In the end Jonnie leads the revolution, destroys the dome, and sends a bomb to the Psychlos' home planet (portrayed by footage of Blade Runner's LA tinted purple). And of course, none of it makes sense. Major plot points revolve around cavemen (who Jonnie met in Terl's presence... Isn't Terl supposed to be head of security?) learning to fly harrier jets in a week, and Jonnie's newly-acquired knowledge of how to hotwire a nuclear bomb. And the entire Psychlo planet is blown up by that one nuclear bomb. Oh the pain!

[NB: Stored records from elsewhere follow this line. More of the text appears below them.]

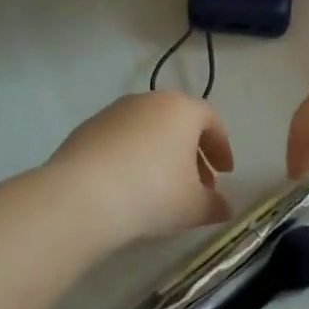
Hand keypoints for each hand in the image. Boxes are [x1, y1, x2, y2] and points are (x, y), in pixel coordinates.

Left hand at [47, 92, 233, 243]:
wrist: (83, 195)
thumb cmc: (152, 193)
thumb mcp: (192, 206)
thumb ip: (213, 205)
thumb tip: (224, 208)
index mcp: (181, 109)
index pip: (211, 121)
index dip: (221, 147)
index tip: (225, 173)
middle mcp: (149, 100)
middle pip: (178, 122)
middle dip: (191, 153)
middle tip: (197, 185)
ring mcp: (115, 111)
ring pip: (148, 129)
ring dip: (160, 154)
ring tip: (161, 189)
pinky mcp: (87, 127)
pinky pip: (120, 140)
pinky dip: (131, 156)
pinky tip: (128, 186)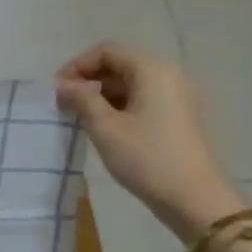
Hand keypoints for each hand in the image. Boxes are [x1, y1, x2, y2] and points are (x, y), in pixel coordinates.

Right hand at [56, 44, 240, 239]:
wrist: (194, 199)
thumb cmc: (146, 158)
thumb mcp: (105, 127)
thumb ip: (82, 99)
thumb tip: (64, 85)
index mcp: (152, 70)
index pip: (108, 51)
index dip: (78, 65)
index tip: (57, 89)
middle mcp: (169, 75)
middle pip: (121, 64)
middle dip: (90, 80)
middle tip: (65, 103)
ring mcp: (179, 96)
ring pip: (132, 83)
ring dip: (104, 94)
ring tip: (81, 116)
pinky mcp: (181, 116)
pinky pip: (145, 98)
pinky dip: (121, 105)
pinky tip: (105, 126)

"Geez, I'm beginning to get
a little seasick here."
It would be one thing if this incoherent mess had any style, or was any fun. But sadly the whole movie is dark and drab -- and the entire film is shot at a 45 degree angle. Even the old Batman show didn't tilt the camera this much. There's no reason for it. Good filmmakers like John Woo and Sam Raimi may use tilted camera angles for emphasis, but Battlefield Earth just overdoes it, and the crazy angles mean nothing. The film's cinematographer claimed that tilting the camera gave the film "energy," and they once they started doing it, they couldn't stop. So apparently we're supposed to believe that tilting the camera is like crack cocaine to cinematographers, and the results are about as pretty. When not tilting the camera, director Roger Christian rips off better films, notably Blade Runner and The Matrix, not to mention Star Wars. Roger has worked on good films, and he seems to know what a good movie looks like, but he doesn't have any idea how to put one together himself.

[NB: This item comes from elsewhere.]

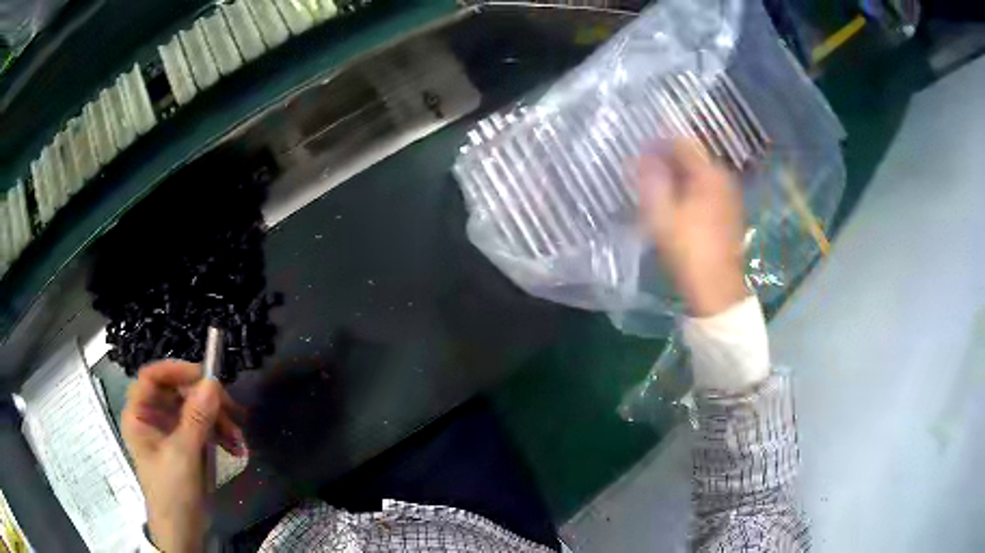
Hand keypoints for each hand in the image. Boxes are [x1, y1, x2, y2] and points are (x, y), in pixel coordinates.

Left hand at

We should try to say something nice about this film, so here goes: Forest Whitaker, unlike anyone else in the cast, hits the right notes as Terl's right-hand(less) Psychlo sidekick. And the production design is rather nice, even if there isn't much here we haven't seen twenty times before. By comparison, Battlefield Earth isn't nearly as painful as, say, Nukie, but that's akin to saying that a gunshot wound to the stomach isn't as bad as being eaten alive by ants.
By the time you read this, Battlefield Earth will almost certainly be on its way out of theaters, thanks to a disastrous opening weekend. The battle has been fought. And in some small way, all of us won, even if those of us who saw the film count ourselves as casualties.